Of note is a petition, 1773, of Philadelphia citizens to the Representatives of the Province of Pennsylvania, asking for the abolishment of the slave trade. Also of note is a petition, 27 December 1774, sent to King George III, from Robert Bolling, regarding the slave trade. Also included are papers relating to the lawsuit, Pleasants vs. Pleasants, 1798, in which Robert went to court to sue his relatives in order to free hundreds of slaves that were illegaly held in bondage after being freed by the will of his father, John Pleasants.

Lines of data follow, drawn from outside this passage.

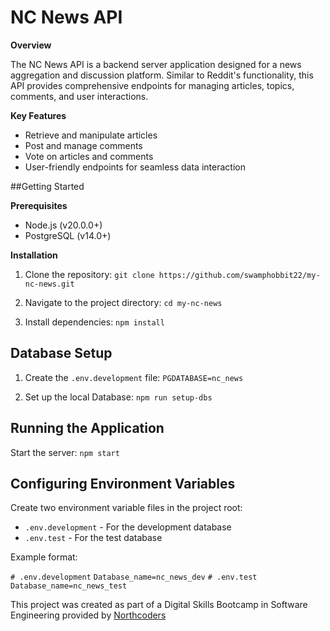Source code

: # NC News API

**Overview**

The NC News API is a backend server application designed for a news aggregation and discussion platform. Similar to Reddit's functionality, this API provides comprehensive endpoints for managing articles, topics, comments, and user interactions.

**Key Features**

* Retrieve and manipulate articles
* Post and manage comments
* Vote on articles and comments
* User-friendly endpoints for seamless data interaction

##Getting Started

**Prerequisites**
* Node.js (v20.0.0+)
* PostgreSQL (v14.0+)


**Installation**
1. Clone the repository:
`git clone https://github.com/swamphobbit22/my-nc-news.git`

2. Navigate to the project directory:
`cd my-nc-news`

3. Install dependencies:
`npm install`

## Database Setup 
1. Create the `.env.development` file:
`PGDATABASE=nc_news`

2. Set up the local Database:
`npm run setup-dbs`

## Running the Application
Start the server:
`npm start`

## Configuring Environment Variables

Create two environment variable files in the project root:

* `.env.development` - For the development database
* `.env.test` - For the test database

Example format:

`# .env.development`
`Database_name=nc_news_dev`
`# .env.test`
`Database_name=nc_news_test`





This project was created as part of a Digital Skills Bootcamp in Software Engineering provided by [Northcoders](https://northcoders.com/)
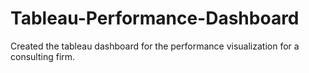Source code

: # Tableau-Performance-Dashboard
Created the tableau dashboard for the performance visualization for a consulting firm.
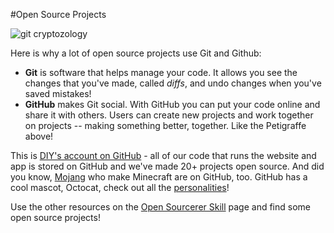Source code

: #Open Source Projects

![git cryptozology](http://diy-visualpedia.s3.amazonaws.com/git-graphic-01.png "animal collaboration")

Here is why a lot of open source projects use Git and Github: 

* **Git** is software that helps manage your code. It allows you see the changes that you've made, called *diffs*, and undo changes when you've saved mistakes! 
* **GitHub** makes Git social. With GitHub you can put your code online and share it with others. Users can create new projects and work together on projects -- making something better, together. Like the Petigraffe above!

This is [DIY's account on GitHub](https://github.com/diy) - all of our code that runs the website and app is stored on GitHub and we've made 20+ projects open source. And did you know, [Mojang](https://github.com/Mojang) who make Minecraft are on GitHub, too. GitHub has a cool mascot, Octocat, check out all the [personalities](http://octodex.GitHub.com/)!

Use the other resources on the [Open Sourcerer Skill](http://www.diy.org/skills/opensourcerer) page and find some open source projects!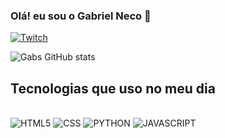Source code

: ### Olá! eu sou o Gabriel Neco 👋

[![Twitch](https://img.shields.io/badge/Twitch-9146FF?style=for-the-badge&logo=twitch&logoColor=white)](https://www.twitch.tv/1gabsfps)

![Gabs GitHub stats](https://github-readme-stats.vercel.app/api?username=1GabsFps&show_icons=true&theme=dracula)

## Tecnologias que uso no meu dia

<div style="display: inline_block"> <br/>
  <img alt="HTML5" src="https://img.shields.io/badge/HTML-239120?style=for-the-badge&logo=html5&logoColor=white"/>
  <img alt="CSS" src="https://img.shields.io/badge/CSS-239120?&style=for-the-badge&logo=css3&logoColor=white"/>
  <img alt="PYTHON" src="https://img.shields.io/badge/Python-3776AB?style=for-the-badge&logo=python&logoColor=white"/>
  <img alt="JAVASCRIPT" src="https://img.shields.io/badge/JavaScript-F7DF1E?style=for-the-badge&logo=javascript&logoColor=black"/>
  </div>
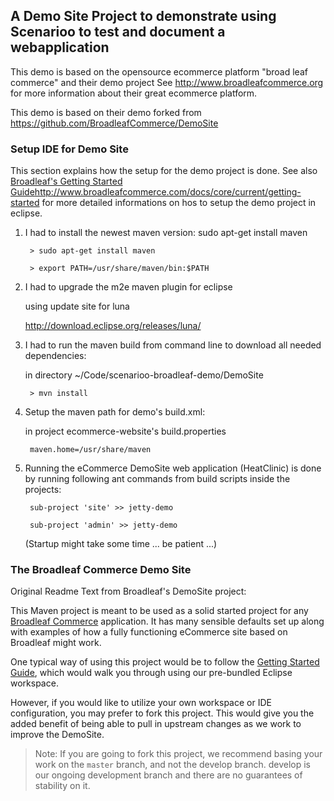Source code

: ## A Demo Site Project to demonstrate using Scenarioo to test and document a webapplication

This demo is based on the opensource ecommerce platform "broad leaf commerce" and their demo project
See http://www.broadleafcommerce.org for more information about their great ecommerce platform.

This demo is based on their demo forked from 
https://github.com/BroadleafCommerce/DemoSite

### Setup IDE for Demo Site

This section explains how the setup for the demo project is done.
See also [Broadleaf's Getting Started Guide](http://docs.broadleafcommerce.org/current/Getting-Started.html)http://www.broadleafcommerce.com/docs/core/current/getting-started for more detailed informations on hos to setup the demo project in eclipse.


1. I had to install the newest maven version: sudo apt-get install maven

        > sudo apt-get install maven

		> export PATH=/usr/share/maven/bin:$PATH


2. I had to upgrade the m2e maven plugin for eclipse

	using update site for luna 

	http://download.eclipse.org/releases/luna/


3. I had to run the maven build from command line to download all needed dependencies:

	in directory ~/Code/scenarioo-broadleaf-demo/DemoSite

        > mvn install


4. Setup the maven path for demo's build.xml:

	in project ecommerce-website's build.properties

		maven.home=/usr/share/maven


5. Running the eCommerce DemoSite web application (HeatClinic) is done by running following ant commands from build scripts inside the projects:

		sub-project 'site' >> jetty-demo

		sub-project 'admin' >> jetty-demo

	(Startup might take some time ... be patient ...)


### The Broadleaf Commerce Demo Site

Original Readme Text from Broadleaf's DemoSite project:

This Maven project is meant to be used as a solid started project for any [Broadleaf Commerce](http://www.broadleafcommerce.org) application. It has many sensible defaults set up along with examples of how a fully functioning eCommerce site based on Broadleaf might work.

One typical way of using this project would be to follow the [Getting Started Guide](http://docs.broadleafcommerce.org/current/Getting-Started.html), which would walk you through using our pre-bundled Eclipse workspace.

However, if you would like to utilize your own workspace or IDE configuration, you may prefer to fork this project. This would give you the added benefit of being able to pull in upstream changes as we work to improve the DemoSite.

> Note: If you are going to fork this project, we recommend basing your work on the `master` branch, and not the develop branch. develop is our ongoing development branch and there are no guarantees of stability on it.


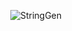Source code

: <p align="center">
  <img src="https://graph.org/file/6b7514dc882e113d162fa.jpg" alt="StringGen">
</p>

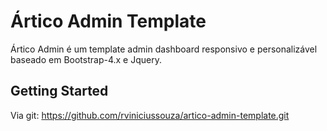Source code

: # Ártico Admin Template

Ártico Admin é um template admin dashboard responsivo e personalizável 
baseado em Bootstrap-4.x e Jquery.

## Getting Started

Via git: https://github.com/rviniciussouza/artico-admin-template.git
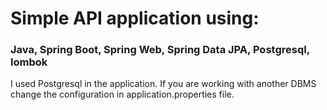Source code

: # Simple API application using:
### Java, Spring Boot, Spring Web, Spring Data JPA, Postgresql, lombok

I used Postgresql in the application. If you are working with another DBMS change the configuration in application.properties file.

Robert Pleasants was very involved with the Society of Friends and included are many records relating to the organization. Included are accounts, epistles, membership lists, minutes, and reports, c. 1749- 1816, from the Society of Friends of Virginia. Included are papers from meetings in Henrico County and Caroline County (known as the Upper Quarterly Meeting), Cedar Creek (Richmond) Monthly Meeting and its parent West River (Baltimore) Meeting, as well as Ohio, New England, and Philadelphia Yearly Meetings. Included are bills to repair the Friends house in Richmond on Main Street (1797); lists of books bought; and a history of various monthly meetings in Virginia, 1739-1760. Also of note are accounts of marriage ceremonies at the Cedar Creek meeting house. Includes marriage information on the Cobbs, George, Ladd, Ratcliff, and Terrell families. Of note is a Book of Discipline Revised and Established by the Yearly Meeting of Virginia, held in Charles City County, Virginia, 1801. This book contains a proposal to establish a school for free slaves by Robert Pleasants. Also of note is a letter to the Indians of the Seneca Nation, from the Philadelphia Society of Friends, 1879, regarding education of the children.
Family letters relate to land holdings, mercantile and business interests and family affairs. Included are estate accounts and wills of Henriette Pleasants Bates (d. 1812), John Bates (d. 1821), John Pleasants (d. 1771), Richard Pleasants (d. 1800), Robert Pleasants (1723-1801), and Thomas Pleasants (d. 1804) . Also included are memorial addresses for Henrietta Pleasants Bates (d. 1812), Margaret Pleasants (d. 1806), Sarah Pleasants (d. 1810), and William Henry Pleasants (d. 1826). Of note are deeds for land in Goochland and Henrico Counties; a survey of land in Henrico County, 1765; poems by William H. Pleasants, 1802- 1820; and the appointment of Thomas S. Pleasants as postmaster, Goochland County, Virginia, 1823. Included are receipts from the Richmond Whig to John Pleasants and a report from the Virginia Freemasons Grand Lodge, 1784.
Also included are slave manumissions, 1776-1781, by Mary Pleasants, Samuel Pleasants, and Thomas Pleasants. These manumissions include the name and age of the slaves and have been cataloged separately. (See LVA Acc. 41327).
Originals are located at the Henry E. Huntington Library, San Marino, California.